### PROBLEM TO WORK ON
Write out exactly the lines running from the one with "ring pip: (442, 208)" to the end of the data, including both of those lines and excluding pictures.

╔══

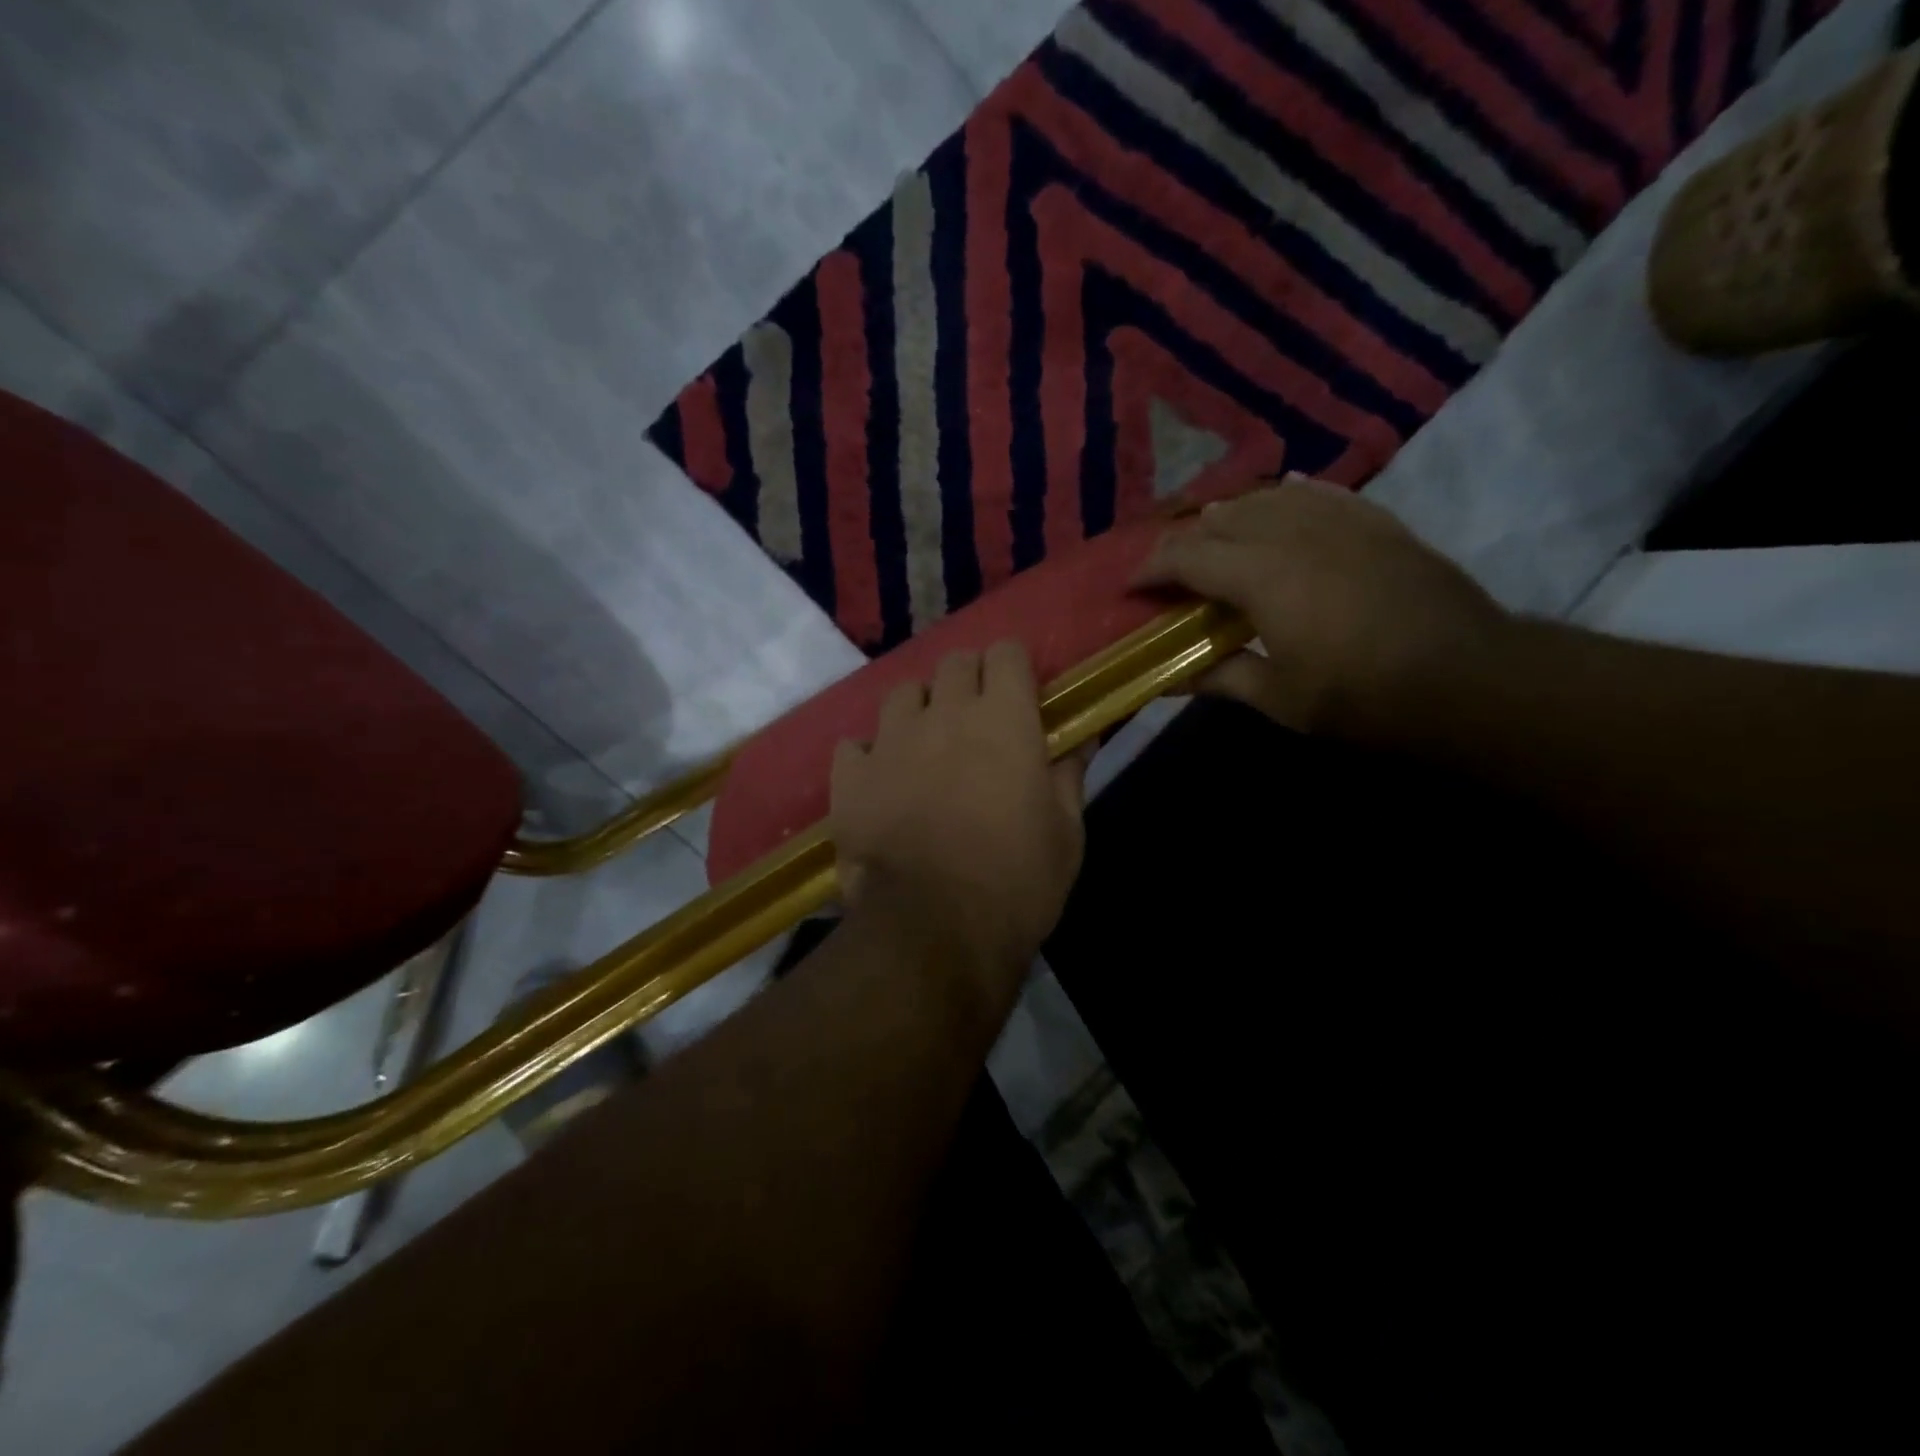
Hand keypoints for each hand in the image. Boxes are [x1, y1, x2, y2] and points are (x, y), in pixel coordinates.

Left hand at [831, 643, 1086, 975]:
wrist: (933, 931)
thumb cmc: (1016, 883)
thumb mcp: (1065, 833)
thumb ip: (1070, 774)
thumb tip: (1084, 735)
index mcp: (1003, 720)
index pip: (1006, 652)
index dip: (1013, 668)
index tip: (1020, 695)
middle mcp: (944, 714)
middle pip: (954, 663)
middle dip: (970, 681)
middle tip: (978, 721)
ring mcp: (890, 742)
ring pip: (902, 694)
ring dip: (920, 710)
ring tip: (926, 746)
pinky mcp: (850, 777)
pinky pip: (855, 745)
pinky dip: (871, 756)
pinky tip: (883, 782)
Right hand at [1136, 476, 1507, 740]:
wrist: (1467, 679)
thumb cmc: (1361, 697)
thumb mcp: (1279, 699)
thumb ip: (1219, 678)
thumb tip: (1170, 679)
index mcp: (1261, 576)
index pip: (1187, 555)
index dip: (1152, 568)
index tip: (1133, 587)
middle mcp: (1293, 534)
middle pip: (1223, 519)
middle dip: (1187, 541)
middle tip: (1173, 573)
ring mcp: (1340, 522)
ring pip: (1269, 499)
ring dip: (1233, 516)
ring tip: (1218, 538)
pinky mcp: (1377, 523)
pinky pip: (1321, 495)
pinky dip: (1290, 498)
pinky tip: (1283, 501)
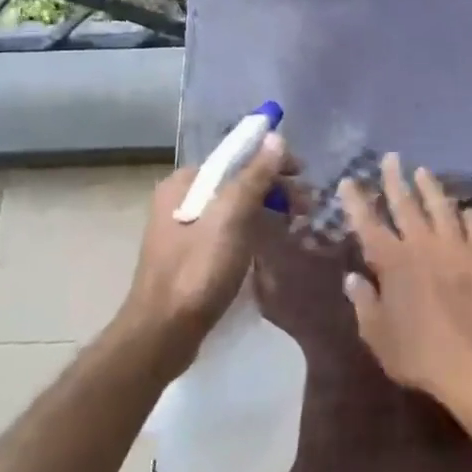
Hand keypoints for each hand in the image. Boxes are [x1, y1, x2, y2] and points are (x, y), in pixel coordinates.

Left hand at [117, 133, 290, 373]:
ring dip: (267, 210)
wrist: (163, 333)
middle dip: (273, 188)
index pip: (234, 157)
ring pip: (234, 209)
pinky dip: (252, 231)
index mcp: (183, 184)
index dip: (272, 160)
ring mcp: (183, 230)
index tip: (303, 175)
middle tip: (307, 206)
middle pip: (235, 182)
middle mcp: (179, 200)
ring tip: (297, 223)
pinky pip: (228, 232)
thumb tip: (276, 137)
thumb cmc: (198, 270)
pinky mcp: (191, 257)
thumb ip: (254, 176)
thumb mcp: (232, 218)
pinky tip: (271, 243)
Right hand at [340, 153, 471, 423]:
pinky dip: (471, 217)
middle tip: (392, 158)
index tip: (349, 180)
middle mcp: (424, 245)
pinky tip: (468, 210)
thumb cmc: (417, 353)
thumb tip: (353, 278)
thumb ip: (364, 302)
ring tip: (423, 172)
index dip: (356, 200)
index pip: (368, 222)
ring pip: (442, 208)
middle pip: (406, 204)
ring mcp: (457, 249)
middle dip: (395, 179)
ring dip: (431, 188)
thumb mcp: (377, 334)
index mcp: (393, 261)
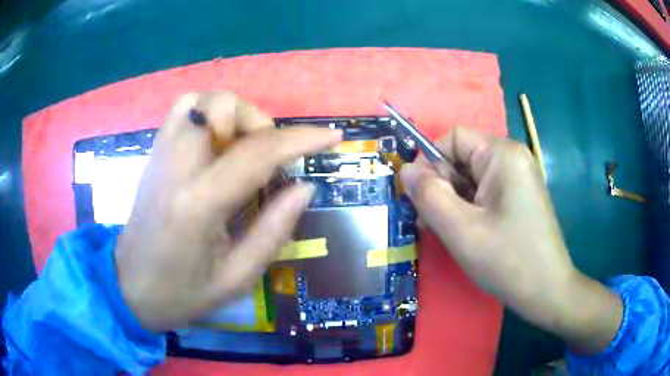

╚══

### REPLY
ring pip: (442, 208)
middle pip: (406, 204)
ring mcp: (457, 249)
middle dip: (395, 179)
ring dip: (431, 188)
thumb mcp: (377, 334)
index mcp: (393, 261)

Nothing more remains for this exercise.